Ich persönlich glaube gar nicht mehr an die eine zeitpunktuelle Bekehrung. Der Glaube ist eine Beziehung zu Gott. Und diese Beziehung fängt mit unserem ersten Atemzug an. Was einige als Bekehrung bezeichnen ist die Wahrnehmung dieser Beziehung 🙂

lhoovpee antworten
billy-shears
Beiträge : 1593

@tinabi 

Ich frage mich was für eine Art Bekehrung ein 5-jähriges Kind haben kann.

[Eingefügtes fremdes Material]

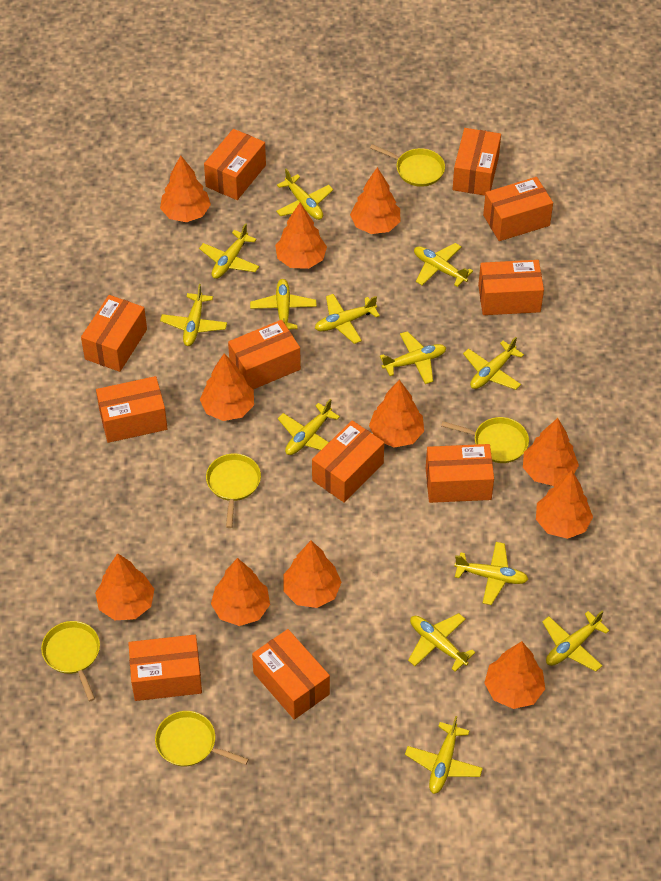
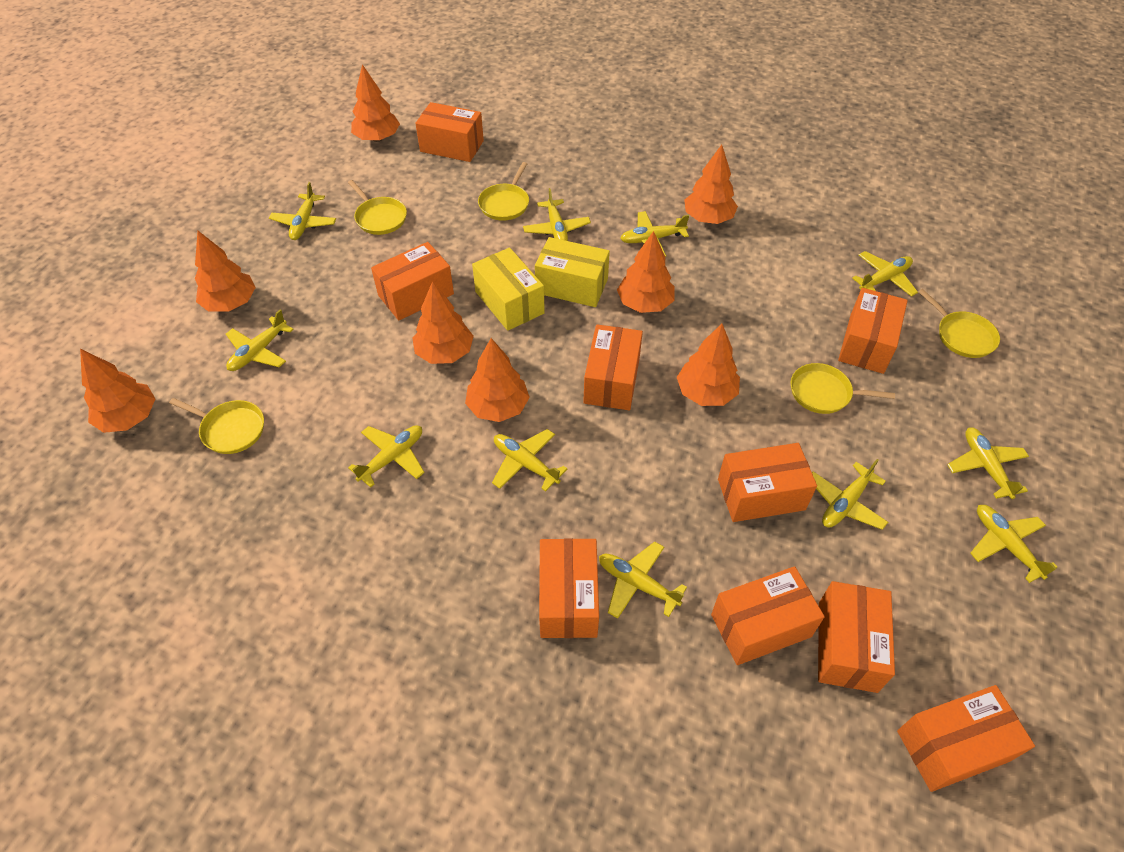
orange box: [81,295,147,372] [96,376,168,443] [128,635,202,701] [204,129,266,200] [228,320,301,389] [252,629,330,720] [312,420,384,503] [426,444,494,503] [453,128,501,196] [478,260,544,315] [483,177,553,241] = 11 -> [371,242,454,321] [415,102,484,162] [539,538,599,638] [583,324,643,410] [711,566,825,665] [718,443,817,522] [818,581,895,693] [838,288,908,374] [897,685,1035,792] = 9
orange tree: [95,553,154,620] [160,155,211,222] [200,353,254,421] [211,558,270,626] [275,203,327,269] [284,541,342,608] [350,167,400,234] [369,380,424,448] [484,641,545,709] [523,418,579,486] [536,471,593,539] = 11 -> [80,349,155,433] [195,231,256,312] [351,64,400,142] [412,281,474,364] [465,338,530,422] [617,231,675,313] [677,324,740,406] [684,145,738,224] = 8
yellow box: none = 0 -> [472,247,545,331] [535,237,610,307] = 2
yellow plane: [160,284,227,346] [199,223,259,279] [250,279,317,329] [276,169,333,220] [278,399,340,455] [315,294,380,344] [380,331,446,384] [405,716,483,794] [408,613,476,672] [414,243,473,287] [454,542,529,605] [463,337,524,390] [542,611,610,671] = 13 -> [226,310,294,371] [269,182,336,240] [348,425,425,488] [492,429,568,492] [523,188,591,241] [599,542,687,619] [620,211,689,257] [812,459,888,530] [852,251,918,297] [947,427,1029,499] [970,505,1057,583] = 11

Ja, das kann ich verstehen. Vielleicht ist "Bekehrung" auch einfach nur das falsche Wort dafür, denn wenn ich Bekehrung in Sinn von Röm 2,4 verstehe, dass einen die Güte Gottes zur Umkehr und Buße leitet, ist es durchaus berechtigt zu fragen, wovon ein 5-jähriges FroKi (Kind frommer Eltern) umkehren und worüber es Buße tun will.

Jedoch sollen uns Erwachsenen gerade die Kinder Vorbild sein, denn "wer das Reich Gottes nicht annimmt wie ein Kind, wird dort nicht hineinkommen".

Vielleicht sollte man daher neben der "Bekehrung" noch andere Formeln oder Begriffe etablieren. Selbst FroKi, bevorzuge ich die Formel "ich bin gläubig geworden". Das trifft es für mich eher.